A criação de conteúdo e a redação de textos concentram 31,25% dos pedidos feitos por usuários paraenses, a maior fatia entre os estados com dados no levantamento, à frente de tarefas de desenvolvimento de software (13,89%) e de apoio a estudos (12,67%). No recorte por profissão, as tarefas mais associadas ao uso de IA no estado são as de Computação e Matemática (24,24%), seguidas por Artes, Design e Mídia (15,88%) e Instrução Educacional (11,9%).
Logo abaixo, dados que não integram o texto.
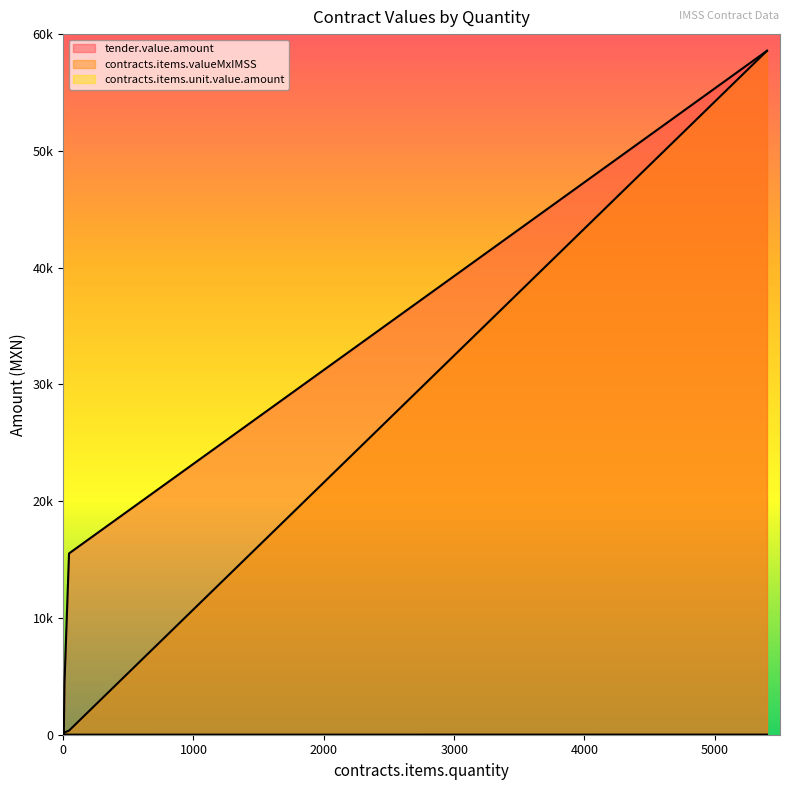

At 45, list the series in order from smallest to largest.

contracts.items.unit.value.amount, contracts.items.valueMxIMSS, tender.value.amount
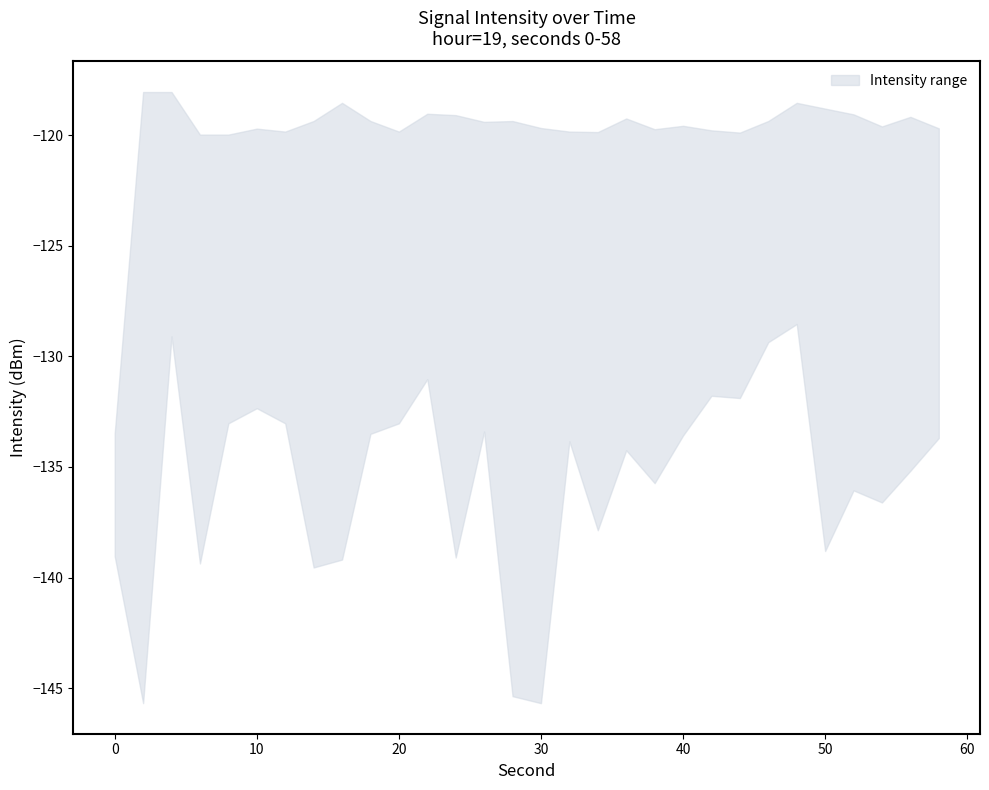

The upper series shows -78.4 at 20. True or false?

False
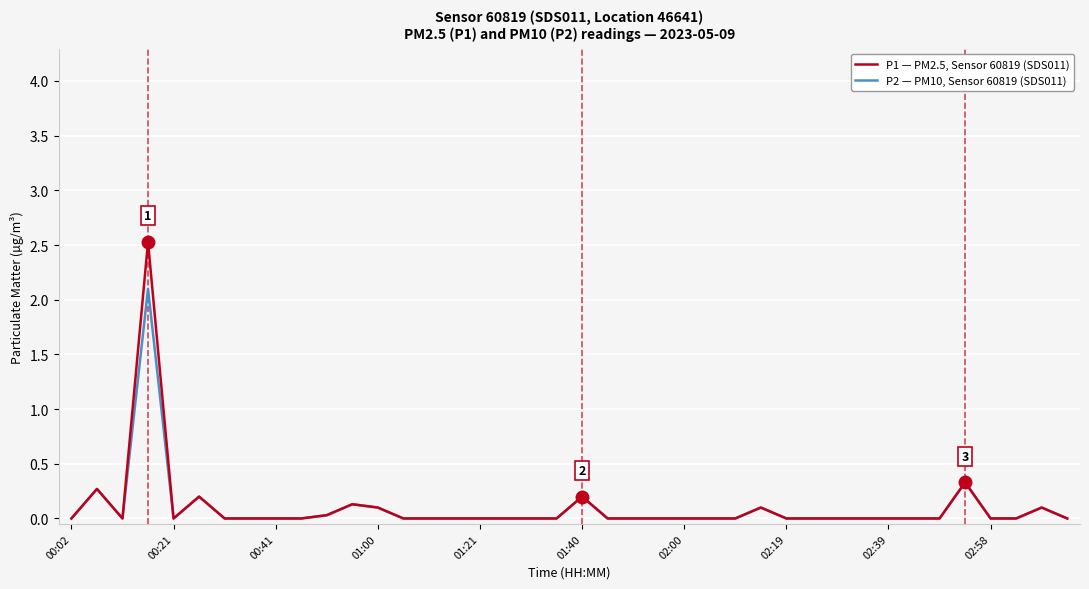

Rank the series by their maximum value, from lowest to highest.

P2 — PM10, Sensor 60819 (SDS011), P1 — PM2.5, Sensor 60819 (SDS011)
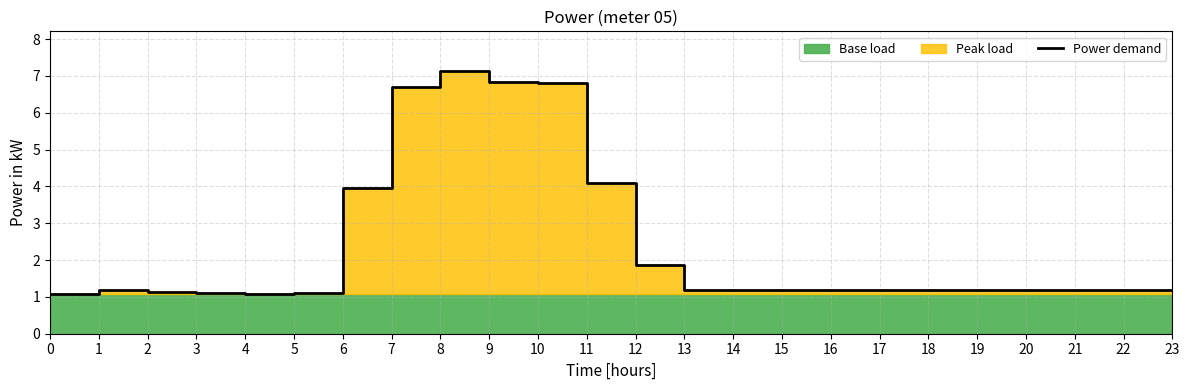

What is the sum of all values?

57.3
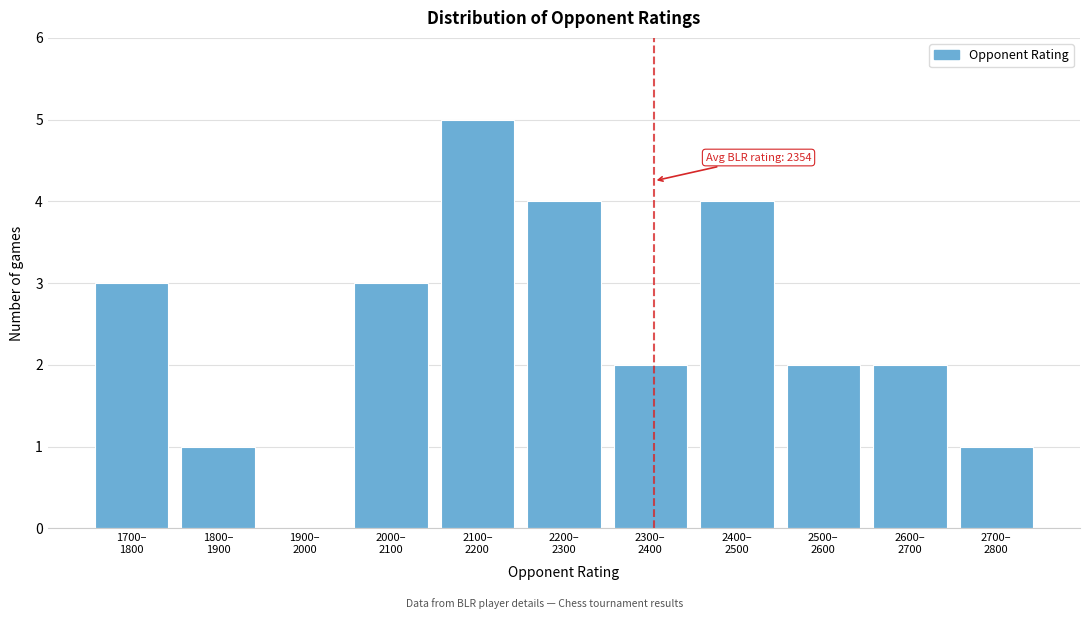

What is the greatest value displayed?

5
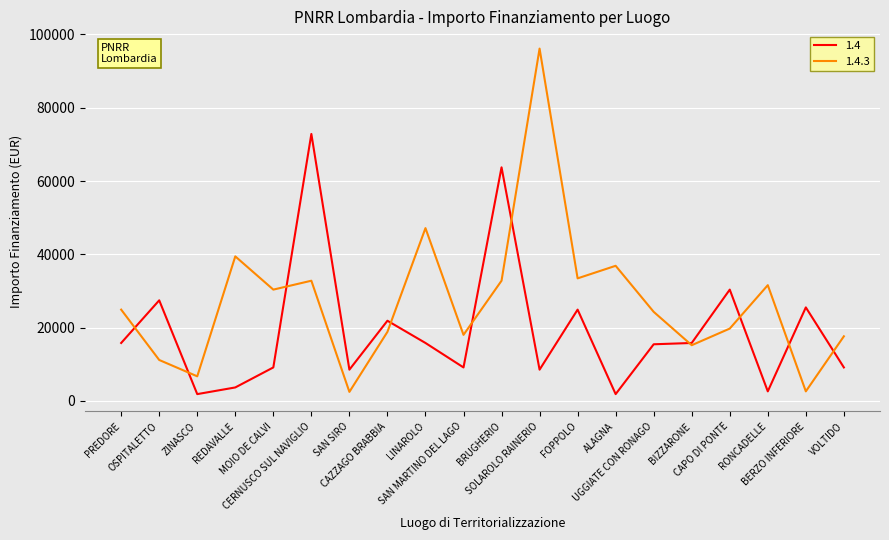

Where do 1.4.3 and 1.4 first cross each other?

PREDORE and OSPITALETTO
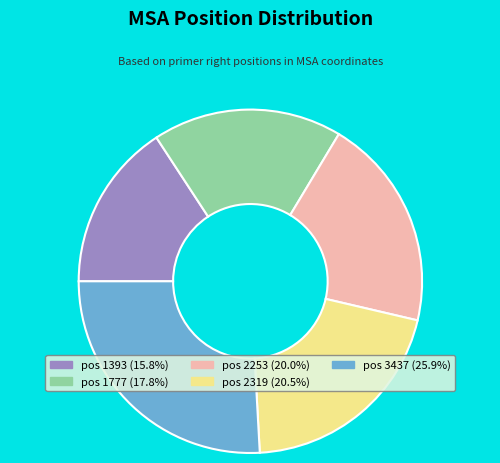

How many segments does this pie chart have?

5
O levantamento não informa quantas pessoas usam IA no Pará nem se o uso está crescendo, já que reúne apenas um retrato de um período recente das conversas analisadas. A própria metodologia do Anthropic Economic Index recomenda cautela: a proporção de automação descreve o estilo das conversas, não indica se algum posto de trabalho está sendo substituído pela ferramenta.
Na prática, os números sugerem que, no Pará, quem recorre à IA tende a delegar a tarefa por completo com mais frequência do que a média brasileira, principalmente em pedidos de texto, o que pode significar economia de tempo para quem produz conteúdo, atende clientes ou prepara material de aula no estado.